Mouganda is the team’s energizer bunny, averaging 11.5 points and 3.3 rebounds. He’s got an endless motor, which makes more sense after hearing that he was an exceptional soccer player at St. Vincent Pallotti High School. Under Mouganda’s bio on the team’s website, prompted to describe himself in one word, he wrote, “fun.” One day he wants to be a marine biologist. But right now, he’s got a singular focus. A one-day mindset. Mouganda stepped out the front doors of St. Frances’ West Baltimore gym and stretched his arms under the afternoon sun. “It’s a great day to be a Bulldog,” he said.
12:10 p.m. It’s back up to everyone’s respective hotel rooms to relax until lunch.
2:40 p.m. This one is relatable. The Bulldogs waited in a long line at Chipotle around the corner from the hotel. After their pregame meal, they retired their separate ways.

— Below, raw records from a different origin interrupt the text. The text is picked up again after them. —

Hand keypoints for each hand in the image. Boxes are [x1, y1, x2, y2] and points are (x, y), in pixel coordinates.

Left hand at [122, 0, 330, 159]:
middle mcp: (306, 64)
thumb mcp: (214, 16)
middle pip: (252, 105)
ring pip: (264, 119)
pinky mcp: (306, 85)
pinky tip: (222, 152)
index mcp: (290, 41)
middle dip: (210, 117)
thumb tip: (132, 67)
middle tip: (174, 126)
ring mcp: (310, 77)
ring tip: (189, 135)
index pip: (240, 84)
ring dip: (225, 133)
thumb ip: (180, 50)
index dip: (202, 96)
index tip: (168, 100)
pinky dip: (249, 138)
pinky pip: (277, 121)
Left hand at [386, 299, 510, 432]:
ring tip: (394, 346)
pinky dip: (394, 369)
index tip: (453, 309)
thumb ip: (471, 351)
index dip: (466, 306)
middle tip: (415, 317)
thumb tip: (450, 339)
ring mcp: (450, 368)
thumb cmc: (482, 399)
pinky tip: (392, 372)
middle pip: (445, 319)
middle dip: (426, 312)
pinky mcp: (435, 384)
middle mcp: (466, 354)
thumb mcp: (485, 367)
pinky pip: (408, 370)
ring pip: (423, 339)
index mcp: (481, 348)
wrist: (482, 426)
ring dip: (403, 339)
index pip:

4:40 p.m. The Bulldogs met in the lobby and walked from their hotel to CFG Bank Arena. Well, Brooks forgot his watch upstairs so he had to run back to his room, then the team began the less-than-five-minute trek. Bowie State looked like the men’s basketball version of “The Beatles” in a procession across the intersection of W. Lombard and S. Eutaw streets. Not much else they can prep now. Or as Brooks said on that walk, “The hay is in the barn.”

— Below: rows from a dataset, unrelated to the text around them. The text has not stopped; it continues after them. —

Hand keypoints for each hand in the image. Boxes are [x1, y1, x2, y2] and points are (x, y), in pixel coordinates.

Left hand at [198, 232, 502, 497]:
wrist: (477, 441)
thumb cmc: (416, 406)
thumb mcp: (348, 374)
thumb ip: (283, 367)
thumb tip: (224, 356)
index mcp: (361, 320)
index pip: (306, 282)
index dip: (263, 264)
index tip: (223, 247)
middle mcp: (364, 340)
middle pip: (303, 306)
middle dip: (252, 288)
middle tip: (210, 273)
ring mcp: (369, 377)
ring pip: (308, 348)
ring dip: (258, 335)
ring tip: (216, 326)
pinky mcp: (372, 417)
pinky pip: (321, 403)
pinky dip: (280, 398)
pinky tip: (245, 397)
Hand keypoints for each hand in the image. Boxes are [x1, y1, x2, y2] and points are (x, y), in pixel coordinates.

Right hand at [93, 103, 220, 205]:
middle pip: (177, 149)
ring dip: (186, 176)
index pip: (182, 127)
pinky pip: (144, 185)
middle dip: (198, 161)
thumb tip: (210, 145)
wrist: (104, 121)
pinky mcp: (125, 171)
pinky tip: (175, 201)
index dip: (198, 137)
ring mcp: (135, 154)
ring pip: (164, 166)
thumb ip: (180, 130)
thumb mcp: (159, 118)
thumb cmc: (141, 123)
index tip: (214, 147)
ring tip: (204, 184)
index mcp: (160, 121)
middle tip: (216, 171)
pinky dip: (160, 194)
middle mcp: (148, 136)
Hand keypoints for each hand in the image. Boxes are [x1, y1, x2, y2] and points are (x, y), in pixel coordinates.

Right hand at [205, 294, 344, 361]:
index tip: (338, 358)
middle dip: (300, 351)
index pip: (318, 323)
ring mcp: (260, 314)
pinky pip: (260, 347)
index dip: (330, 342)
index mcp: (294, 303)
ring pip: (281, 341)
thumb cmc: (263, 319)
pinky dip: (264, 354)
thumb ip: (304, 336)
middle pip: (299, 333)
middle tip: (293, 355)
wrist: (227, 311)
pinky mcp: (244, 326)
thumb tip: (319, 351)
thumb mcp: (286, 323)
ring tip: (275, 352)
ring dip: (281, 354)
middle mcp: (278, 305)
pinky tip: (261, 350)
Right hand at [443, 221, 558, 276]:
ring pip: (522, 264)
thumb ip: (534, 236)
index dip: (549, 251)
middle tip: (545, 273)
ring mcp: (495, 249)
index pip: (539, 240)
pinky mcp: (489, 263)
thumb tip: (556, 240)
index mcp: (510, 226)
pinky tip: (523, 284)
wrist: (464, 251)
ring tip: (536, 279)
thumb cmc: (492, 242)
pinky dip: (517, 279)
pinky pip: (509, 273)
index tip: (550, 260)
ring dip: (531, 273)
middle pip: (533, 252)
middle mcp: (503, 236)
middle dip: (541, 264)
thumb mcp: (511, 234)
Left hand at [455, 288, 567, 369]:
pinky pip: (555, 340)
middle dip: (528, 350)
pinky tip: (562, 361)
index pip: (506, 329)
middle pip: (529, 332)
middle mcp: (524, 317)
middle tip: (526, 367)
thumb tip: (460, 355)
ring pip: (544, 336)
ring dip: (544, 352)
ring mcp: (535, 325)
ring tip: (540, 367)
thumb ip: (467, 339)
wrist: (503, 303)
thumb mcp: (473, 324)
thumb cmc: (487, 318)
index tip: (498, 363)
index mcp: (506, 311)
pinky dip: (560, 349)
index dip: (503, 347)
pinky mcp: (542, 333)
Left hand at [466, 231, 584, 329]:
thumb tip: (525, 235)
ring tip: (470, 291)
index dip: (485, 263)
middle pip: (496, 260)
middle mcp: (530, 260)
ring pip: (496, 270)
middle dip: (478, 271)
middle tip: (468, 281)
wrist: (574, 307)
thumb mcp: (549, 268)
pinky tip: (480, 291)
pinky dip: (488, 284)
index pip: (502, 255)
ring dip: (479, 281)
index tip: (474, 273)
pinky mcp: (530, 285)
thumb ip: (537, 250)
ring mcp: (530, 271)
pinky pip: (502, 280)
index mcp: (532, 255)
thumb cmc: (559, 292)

He thought back to his 2013 championship team. That was an older group, too. They didn’t face much adversity in late February, waltzing to the CIAA final. This team has some of that same fiber. At least Brooks thinks they’re capable of it.
5:15 p.m. The men’s team settled into the stands to watch their women counterparts.

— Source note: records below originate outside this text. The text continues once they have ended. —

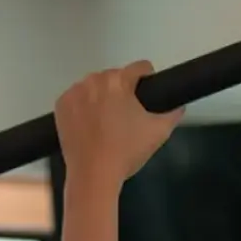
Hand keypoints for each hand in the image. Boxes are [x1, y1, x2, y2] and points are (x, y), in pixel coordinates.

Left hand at [54, 61, 183, 191]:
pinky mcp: (61, 104)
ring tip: (108, 122)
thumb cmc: (128, 151)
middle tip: (128, 115)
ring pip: (95, 86)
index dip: (149, 80)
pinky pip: (78, 98)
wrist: (93, 173)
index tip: (149, 95)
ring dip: (103, 96)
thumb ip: (174, 113)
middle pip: (115, 76)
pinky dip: (85, 106)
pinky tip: (91, 125)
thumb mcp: (160, 132)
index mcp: (118, 81)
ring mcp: (73, 92)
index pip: (140, 67)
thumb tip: (179, 106)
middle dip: (123, 90)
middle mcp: (93, 80)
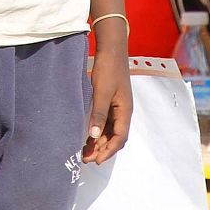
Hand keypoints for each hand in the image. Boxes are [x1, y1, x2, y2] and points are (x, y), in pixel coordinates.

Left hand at [82, 50, 131, 164]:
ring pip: (109, 131)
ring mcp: (117, 107)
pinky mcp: (109, 102)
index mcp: (125, 111)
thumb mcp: (102, 92)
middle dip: (102, 149)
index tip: (96, 160)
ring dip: (99, 141)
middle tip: (85, 158)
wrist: (111, 49)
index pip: (120, 137)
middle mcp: (123, 111)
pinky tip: (87, 135)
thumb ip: (98, 113)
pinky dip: (97, 131)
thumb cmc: (109, 68)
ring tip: (84, 150)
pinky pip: (105, 122)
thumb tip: (93, 135)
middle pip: (115, 137)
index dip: (109, 151)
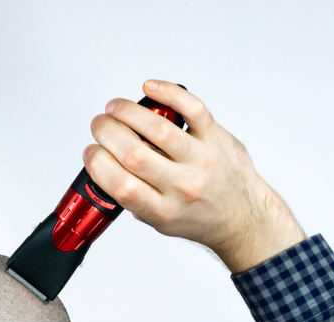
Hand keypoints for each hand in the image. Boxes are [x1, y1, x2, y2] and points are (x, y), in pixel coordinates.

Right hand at [83, 80, 305, 273]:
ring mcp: (201, 160)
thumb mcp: (160, 222)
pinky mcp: (215, 138)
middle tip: (100, 125)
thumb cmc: (199, 215)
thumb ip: (134, 199)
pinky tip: (150, 88)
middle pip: (133, 154)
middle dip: (106, 132)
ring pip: (157, 129)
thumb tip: (102, 166)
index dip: (96, 163)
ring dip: (127, 112)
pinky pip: (191, 108)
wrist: (242, 216)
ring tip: (115, 108)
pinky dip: (168, 92)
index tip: (91, 151)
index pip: (121, 185)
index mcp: (163, 211)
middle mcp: (183, 186)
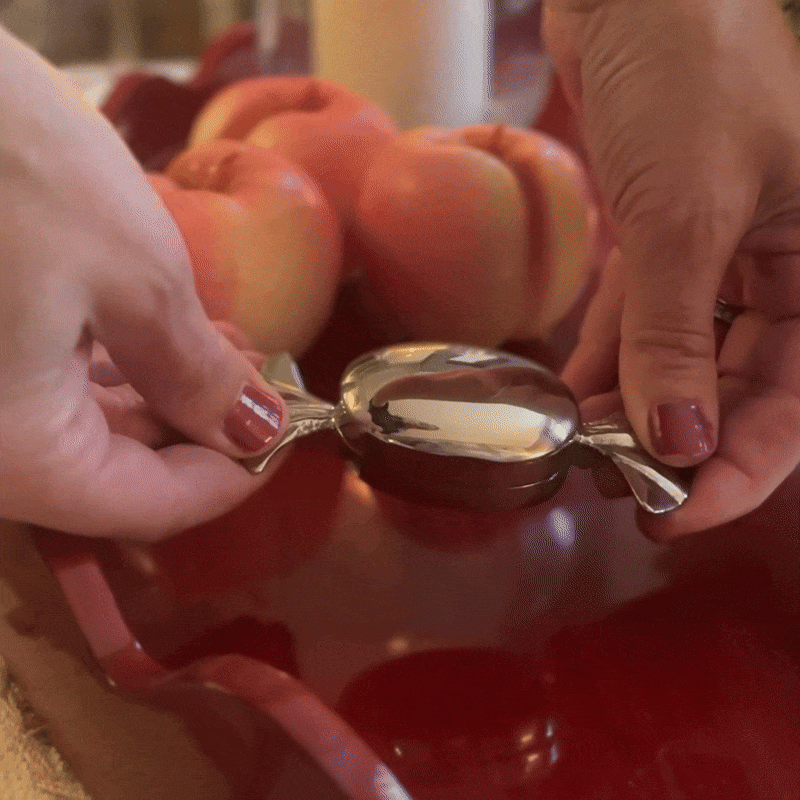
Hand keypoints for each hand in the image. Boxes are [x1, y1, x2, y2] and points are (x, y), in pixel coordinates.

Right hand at [0, 28, 286, 539]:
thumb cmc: (3, 162)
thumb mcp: (132, 273)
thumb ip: (196, 371)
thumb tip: (253, 429)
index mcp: (14, 454)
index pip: (147, 507)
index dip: (232, 479)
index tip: (287, 439)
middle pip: (113, 477)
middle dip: (201, 431)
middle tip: (264, 385)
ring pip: (82, 434)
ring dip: (164, 398)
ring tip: (228, 350)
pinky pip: (46, 391)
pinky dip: (114, 372)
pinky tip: (162, 332)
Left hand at [545, 0, 799, 535]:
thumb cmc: (691, 72)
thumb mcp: (686, 216)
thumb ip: (676, 336)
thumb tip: (678, 442)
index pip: (791, 403)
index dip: (736, 472)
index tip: (673, 516)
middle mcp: (784, 269)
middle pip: (736, 390)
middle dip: (675, 444)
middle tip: (619, 490)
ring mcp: (725, 256)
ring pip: (685, 360)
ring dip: (635, 408)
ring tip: (588, 451)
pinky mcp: (669, 239)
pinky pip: (644, 319)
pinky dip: (611, 358)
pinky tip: (578, 397)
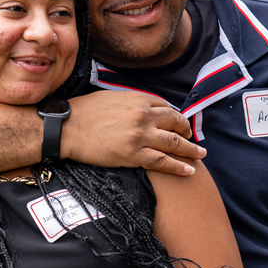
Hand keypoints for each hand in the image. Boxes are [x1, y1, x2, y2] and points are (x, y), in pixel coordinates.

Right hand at [63, 90, 205, 174]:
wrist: (67, 128)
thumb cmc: (84, 112)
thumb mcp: (110, 97)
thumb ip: (130, 102)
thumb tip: (142, 107)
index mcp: (137, 99)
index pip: (165, 106)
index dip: (175, 116)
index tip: (179, 123)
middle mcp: (143, 115)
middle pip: (175, 122)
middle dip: (187, 130)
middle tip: (193, 138)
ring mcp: (140, 136)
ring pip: (175, 143)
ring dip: (191, 150)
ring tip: (201, 155)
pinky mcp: (134, 155)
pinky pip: (163, 162)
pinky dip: (179, 167)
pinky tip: (189, 170)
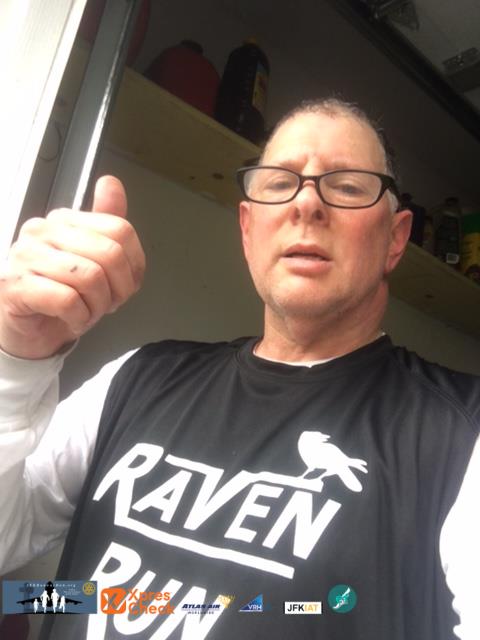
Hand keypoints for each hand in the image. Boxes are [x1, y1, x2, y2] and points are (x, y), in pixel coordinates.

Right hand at [0, 175, 144, 358]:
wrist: (26, 328)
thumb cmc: (61, 294)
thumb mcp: (93, 259)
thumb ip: (107, 224)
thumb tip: (110, 183)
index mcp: (64, 220)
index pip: (120, 230)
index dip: (134, 265)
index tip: (125, 284)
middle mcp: (42, 231)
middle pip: (110, 253)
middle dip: (119, 288)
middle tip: (108, 303)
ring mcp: (26, 257)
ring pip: (91, 278)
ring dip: (98, 306)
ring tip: (88, 312)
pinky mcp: (16, 286)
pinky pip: (68, 300)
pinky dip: (80, 317)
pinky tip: (73, 320)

6:25 p.m. In the waning minutes of the third quarter, the men’s team gathered behind a curtain in the bowels of CFG Bank Arena. This team stretch ended with a call to action from strength coach Marcus Teamer. “The moment ain’t too big for us,” he said. Teamer told them to write history.
6:38 p.m. Coaches and players funneled into the locker room. They circled around a big TV showing the end of Bowie State’s women’s team, which would erase a 20-point deficit en route to a 64-54 win, thanks to 37 points from Destiny Ryles.
6:44 p.m. Wilson cut the TV out. He quizzed each starter to give a spiel about their defensive assignment. “Earn 40 more mins!!!” was written boldly on the whiteboard. Brooks continued with the same message he had all day.
“Fellas, we’ve been talking about this day all year,” he said. “Our last guaranteed 40 minutes. We gotta be the team that’s most energized. We gotta be the team that’s tougher. And we gotta be the team that’s most together. If we do those three things — take care of the basketball against their pressure — we’re gonna earn 40 more minutes. That’s our goal tonight.”
7:33 p.m. Tip-off.
8:28 p.m. The Bulldogs took a 39-28 lead into halftime. Brooks noted to his staff coming off the court, then demanded of his players, a better half of boxing out, limiting second-chance points and avoiding fouls. “We can’t guard much better than we’re guarding,” he said. “We gotta tough this out and find a way to play 40 minutes tomorrow.”
8:46 p.m. Elijah Davis missed a shot. Bowie State’s table setter connected on his first seven tries before a transition layup in the second half resulted in a miss and a hard fall. The Bulldogs go as their senior point guard goes. He knows he’s the “head of the snake.” And Tuesday night, his 27 points and three assists steered Bowie State to a nail-biting, 68-64 win.
9:58 p.m. Edwards scribbled on the locker room whiteboard “40 MORE!!!” Brooks and Mouganda shared a tight embrace. And assistant coach Cedric Baker called the attention of the room to say, “Hey fellas, that was some serious [expletive] good [stuff].” The Bulldogs led by as much as 18. They trailed by as much as four. But they held the lead when it counted, when the final buzzer sounded, and will see Virginia State at 6:40 p.m. on Wednesday night.
Brooks walked off the court heading toward the locker room. His head tilted and shoulders shrugged. “Here tomorrow,” he said.